La difficoltà del comparto vinicolo italiano, che, complice la geopolitica internazionale (vedi dazi USA), è in frenata dei consumi e dell'export, tocca anche la Castello di Roncade: «Negli ultimi anni siamo cresciuti sempre, ma quest'anno abbiamo dei segni meno. Solo il prosecco tiene», dice Ciani Bassetti.

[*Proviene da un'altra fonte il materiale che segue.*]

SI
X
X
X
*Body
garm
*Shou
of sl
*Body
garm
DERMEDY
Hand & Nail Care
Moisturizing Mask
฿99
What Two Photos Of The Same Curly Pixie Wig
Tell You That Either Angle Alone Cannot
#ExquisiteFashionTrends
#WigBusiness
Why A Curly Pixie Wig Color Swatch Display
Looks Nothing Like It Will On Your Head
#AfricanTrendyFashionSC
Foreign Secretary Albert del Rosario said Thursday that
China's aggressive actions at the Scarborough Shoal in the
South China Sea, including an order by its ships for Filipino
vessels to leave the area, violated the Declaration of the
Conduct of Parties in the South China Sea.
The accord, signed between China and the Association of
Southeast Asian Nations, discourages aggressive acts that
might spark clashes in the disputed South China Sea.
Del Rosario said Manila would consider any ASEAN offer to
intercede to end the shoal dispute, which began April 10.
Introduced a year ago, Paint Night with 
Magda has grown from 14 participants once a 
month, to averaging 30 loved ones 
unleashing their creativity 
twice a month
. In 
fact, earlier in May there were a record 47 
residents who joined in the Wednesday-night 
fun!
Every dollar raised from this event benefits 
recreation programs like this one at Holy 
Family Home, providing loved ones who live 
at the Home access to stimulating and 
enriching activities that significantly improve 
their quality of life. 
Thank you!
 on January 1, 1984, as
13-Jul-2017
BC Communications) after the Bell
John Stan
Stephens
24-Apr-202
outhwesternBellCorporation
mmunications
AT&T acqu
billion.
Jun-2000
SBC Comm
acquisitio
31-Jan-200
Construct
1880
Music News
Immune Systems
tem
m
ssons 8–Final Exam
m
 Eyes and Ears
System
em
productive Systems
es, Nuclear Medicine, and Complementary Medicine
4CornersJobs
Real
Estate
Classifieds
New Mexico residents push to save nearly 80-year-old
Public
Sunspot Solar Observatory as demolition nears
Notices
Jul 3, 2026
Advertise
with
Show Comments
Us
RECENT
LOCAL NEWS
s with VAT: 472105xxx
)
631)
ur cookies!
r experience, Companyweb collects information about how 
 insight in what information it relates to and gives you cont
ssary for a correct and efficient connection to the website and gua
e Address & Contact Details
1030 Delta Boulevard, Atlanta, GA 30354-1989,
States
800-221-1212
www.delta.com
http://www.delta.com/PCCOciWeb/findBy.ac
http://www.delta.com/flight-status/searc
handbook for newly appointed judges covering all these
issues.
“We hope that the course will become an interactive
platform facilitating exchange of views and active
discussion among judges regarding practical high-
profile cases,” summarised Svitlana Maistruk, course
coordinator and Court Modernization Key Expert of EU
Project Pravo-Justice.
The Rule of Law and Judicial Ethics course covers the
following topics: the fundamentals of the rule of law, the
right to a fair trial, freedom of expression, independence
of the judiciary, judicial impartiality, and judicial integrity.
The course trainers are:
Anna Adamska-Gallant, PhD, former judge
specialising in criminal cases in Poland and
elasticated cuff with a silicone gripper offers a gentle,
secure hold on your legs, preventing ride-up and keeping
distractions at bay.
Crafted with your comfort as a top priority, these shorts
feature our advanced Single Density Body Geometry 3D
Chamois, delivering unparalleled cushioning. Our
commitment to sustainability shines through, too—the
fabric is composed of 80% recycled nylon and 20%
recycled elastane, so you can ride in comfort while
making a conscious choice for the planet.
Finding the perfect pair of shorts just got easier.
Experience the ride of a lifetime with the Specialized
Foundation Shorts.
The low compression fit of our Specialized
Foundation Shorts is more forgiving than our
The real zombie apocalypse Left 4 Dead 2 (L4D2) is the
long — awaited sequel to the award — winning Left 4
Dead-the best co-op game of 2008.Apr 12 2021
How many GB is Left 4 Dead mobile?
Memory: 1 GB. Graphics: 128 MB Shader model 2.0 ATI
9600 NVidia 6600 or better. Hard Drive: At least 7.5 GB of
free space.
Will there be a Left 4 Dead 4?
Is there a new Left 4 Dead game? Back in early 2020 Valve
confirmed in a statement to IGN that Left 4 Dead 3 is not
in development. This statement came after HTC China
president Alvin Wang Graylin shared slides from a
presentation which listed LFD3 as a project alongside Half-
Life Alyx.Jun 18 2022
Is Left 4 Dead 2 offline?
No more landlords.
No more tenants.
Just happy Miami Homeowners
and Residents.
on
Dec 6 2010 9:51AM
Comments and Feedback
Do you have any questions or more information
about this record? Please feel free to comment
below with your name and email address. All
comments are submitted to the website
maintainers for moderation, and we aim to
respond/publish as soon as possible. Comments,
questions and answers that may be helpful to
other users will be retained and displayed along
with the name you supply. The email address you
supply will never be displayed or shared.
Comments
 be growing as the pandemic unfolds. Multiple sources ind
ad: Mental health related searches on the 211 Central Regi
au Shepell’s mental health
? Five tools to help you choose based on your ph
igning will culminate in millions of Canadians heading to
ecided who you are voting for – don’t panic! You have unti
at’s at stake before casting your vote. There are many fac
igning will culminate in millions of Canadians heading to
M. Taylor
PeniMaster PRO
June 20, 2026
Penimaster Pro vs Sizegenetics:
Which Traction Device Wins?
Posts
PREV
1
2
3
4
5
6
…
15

Le entrate legate al turismo invece continuano a crescere, e attualmente sono sui 700 mila euro annui: «È quello su cui stiamo investendo maggiori risorse e ci crediamo moltissimo».

La combinazione tra patrimonio storico-architettonico e produzione vinicola infatti è quasi unica nella regione: data anche la vicinanza a Venezia e alle rotte turistiche, i percorsi guidati con esperienza enoturistica ottengono grande riscontro da privati e tour operator, portando ogni anno al Castello oltre 10 mila visitatori. C’è poi grande domanda per l'ospitalità: tra dimora e torri la capienza è di trenta persone, ma sono in programma interventi per aprire nuove camere e alzare il livello qualitativo dell'offerta. Crescono anche gli eventi rivolti alle aziende.

Proprio in virtù dell'importante flusso di visitatori, l'azienda lavora molto sulla vendita diretta e sulla fidelizzazione dei clienti finali. Tra punto vendita in villa e shop online che spediscono in tutto il mondo si parla di 50 mila bottiglie l’anno: il 10% di quelle prodotte che però, grazie ai margini più alti, generano il 20% dei ricavi. Se la Castello di Roncade scommette da un lato sul proprio patrimonio di storia e tradizione, dall'altro è sempre più tecnologica e smart: «Andiamo verso una forte meccanizzazione della parte agricola», spiega Ciani Bassetti, che vede nell'innovazione un’alleata necessaria per ottimizzare le risorse, anche a fronte del cambiamento climatico. Un esempio: «Fa più caldo di un tempo, e alle viti serve più acqua. Abbiamo investito in impianti di irrigazione, con tecnologie innovative per sprecarne meno». Importante l'aspetto green: «Siamo già autosufficienti come energia grazie al fotovoltaico; coltiviamo a Sistema di Qualità Nazionale di Produzione Integrata, con uso coscienzioso di fitosanitari».